• _ASSIGNMENT_
Search the material and gather each line with "slide" in it.

• _INFORMATION SUPPLIED_

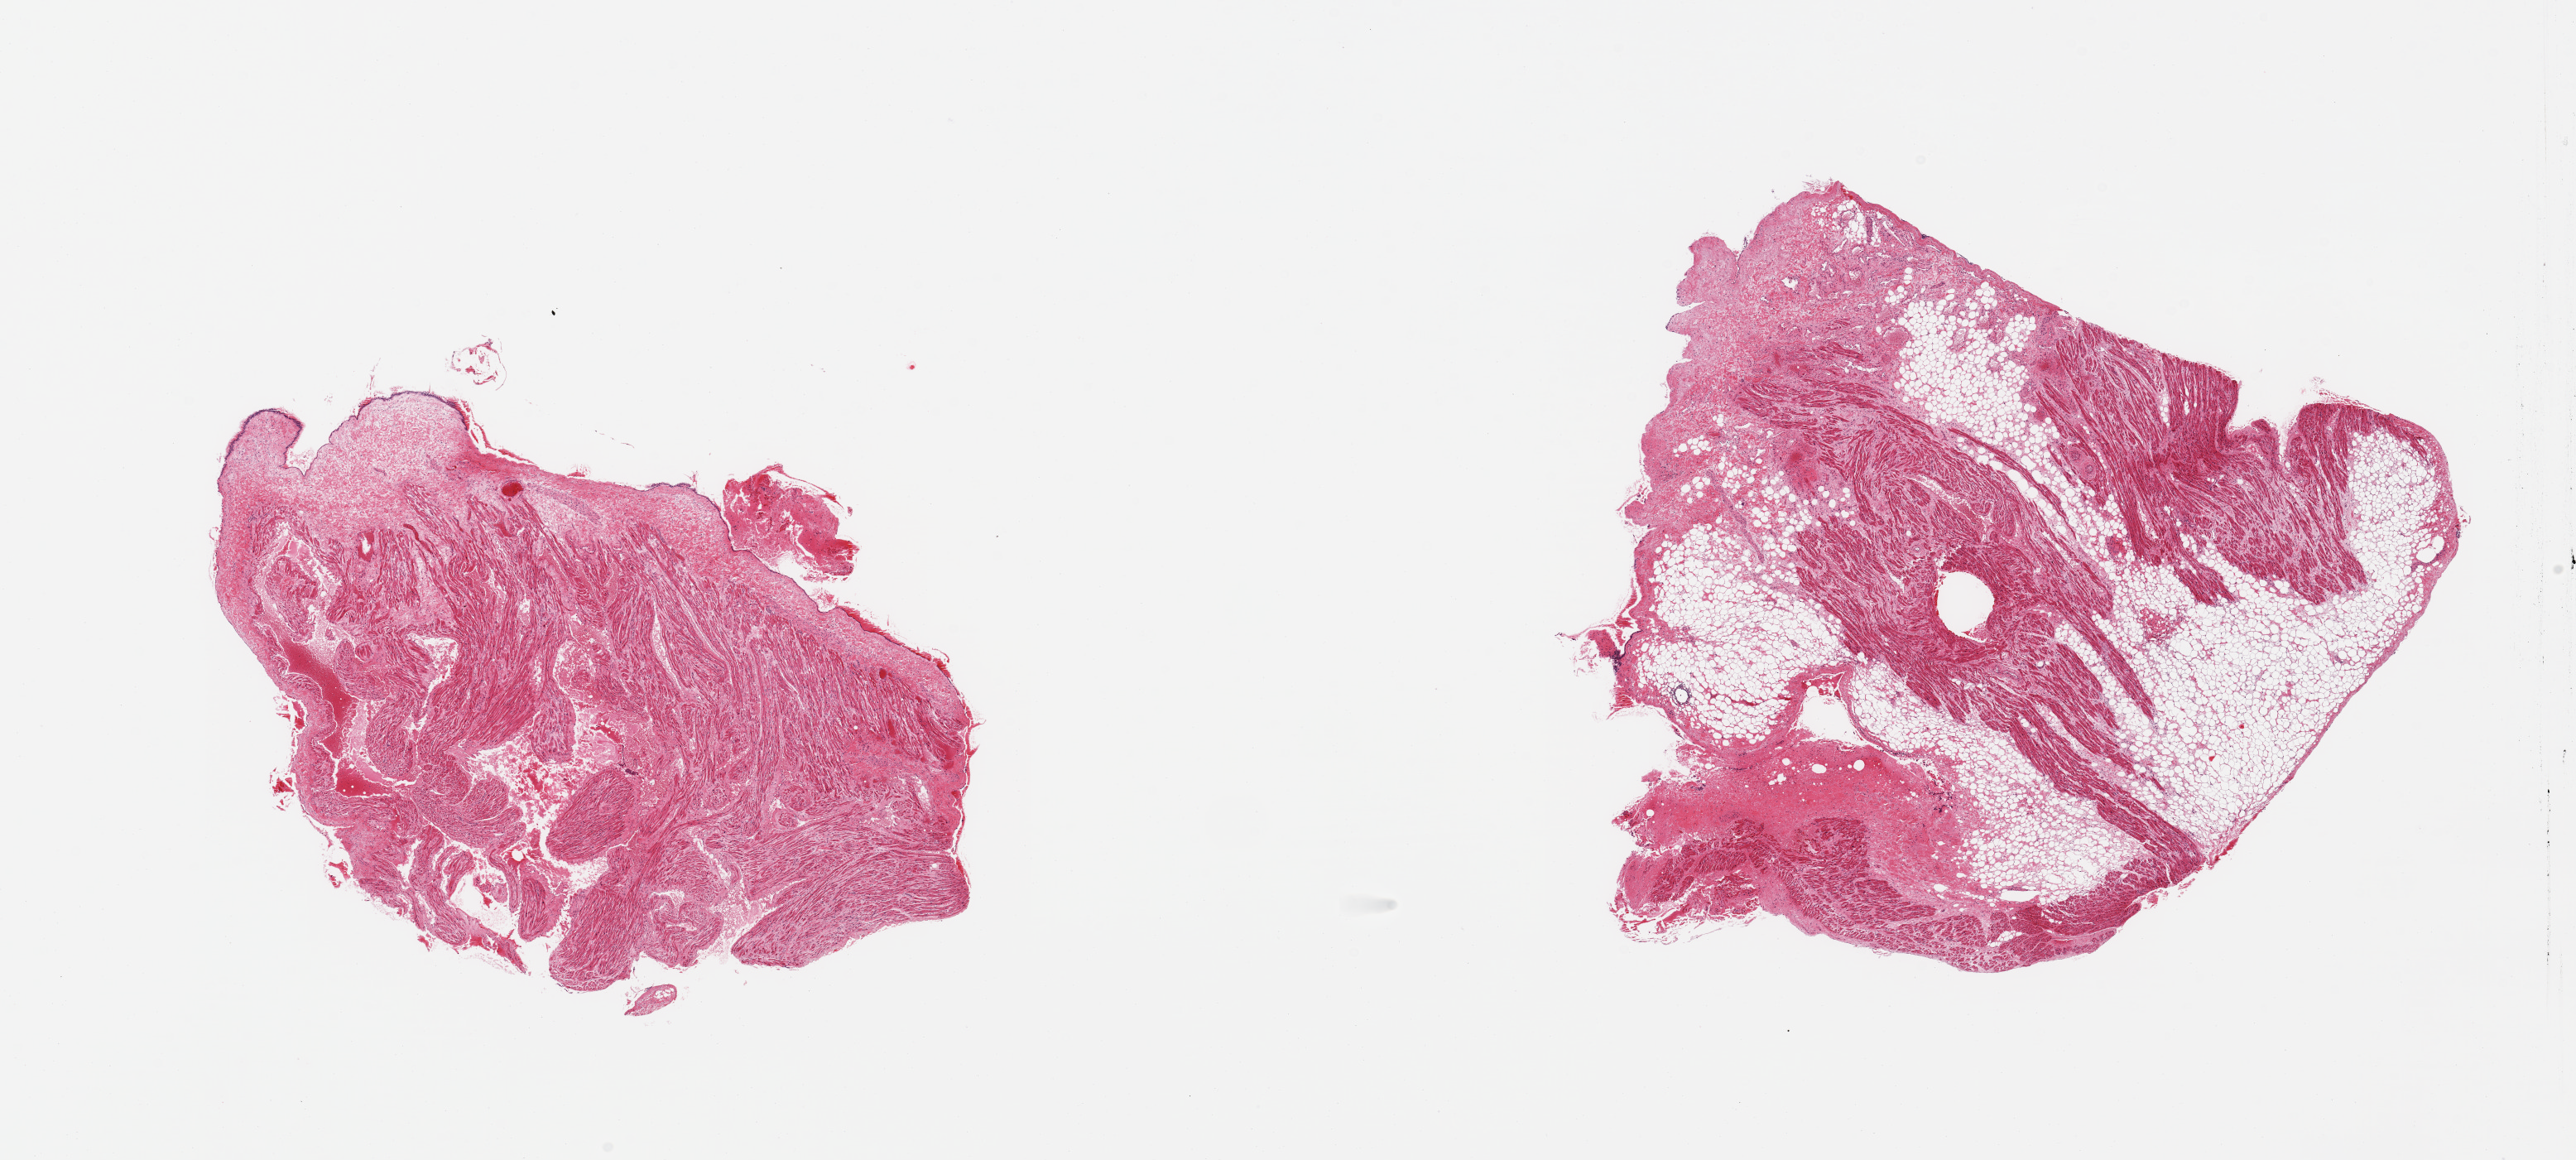
Haematoxylin and eosin whole-slide image — a low-resolution overview of the entire scanned area, about 24.6 x 11.1 mm (acquisition: 20x scan); PAXgene-fixed paraffin-embedded (PFPE) section; target tissue: auricular appendage; tissue donor sample. Donor sex: female.
• reviewer comment on this tissue sample: 2 pieces: 1 with 60% fatty and fibrous content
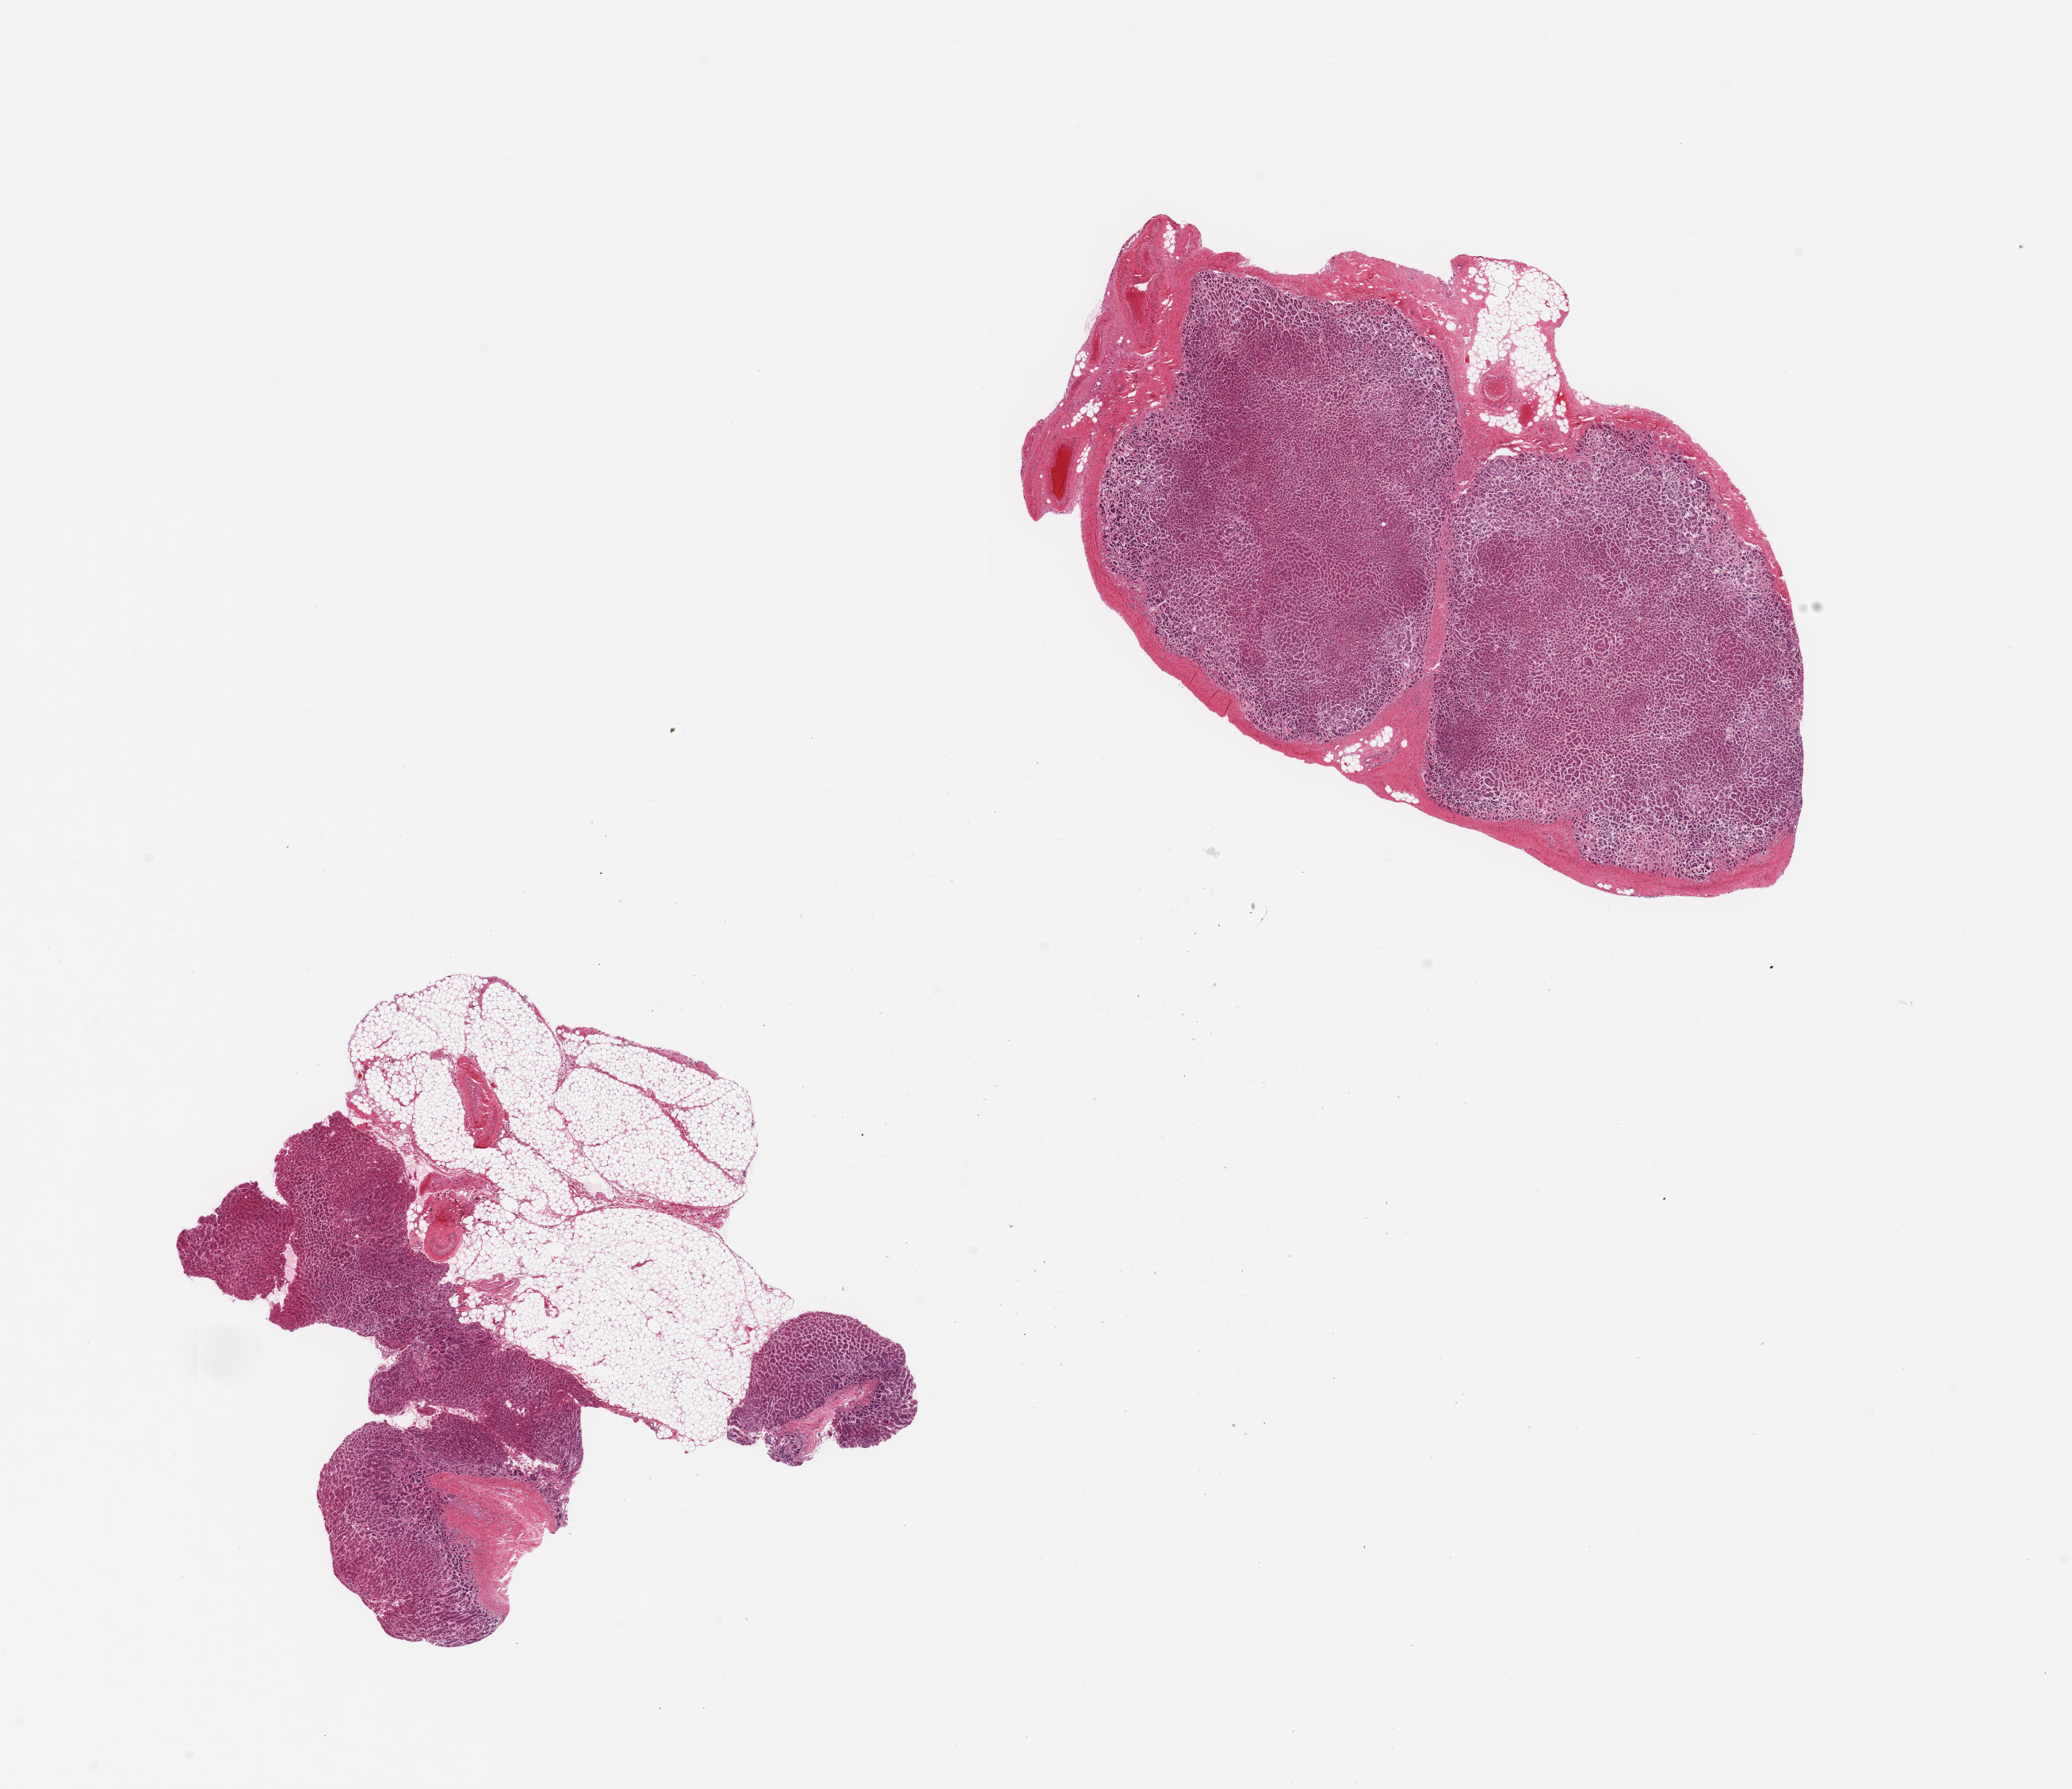
Whole-slide image, haematoxylin and eosin stain, a low-resolution overview of the entire scanned area, about 20.7 x 17.8 mm, PAXgene-fixed paraffin-embedded (PFPE) section, section of adrenal gland (target tissue), tissue donor sample.
- reviewer comment on this tissue sample: 2 pieces; 1 with 50% fat, other with 5% fat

• _ANSWER BOX_
Haematoxylin and eosin whole-slide image — a low-resolution overview of the entire scanned area, about 24.6 x 11.1 mm (acquisition: 20x scan); PAXgene-fixed paraffin-embedded (PFPE) section; target tissue: auricular appendage; tissue donor sample. Donor sex: female.
Whole-slide image, haematoxylin and eosin stain, a low-resolution overview of the entire scanned area, about 20.7 x 17.8 mm, PAXgene-fixed paraffin-embedded (PFPE) section, section of adrenal gland (target tissue), tissue donor sample.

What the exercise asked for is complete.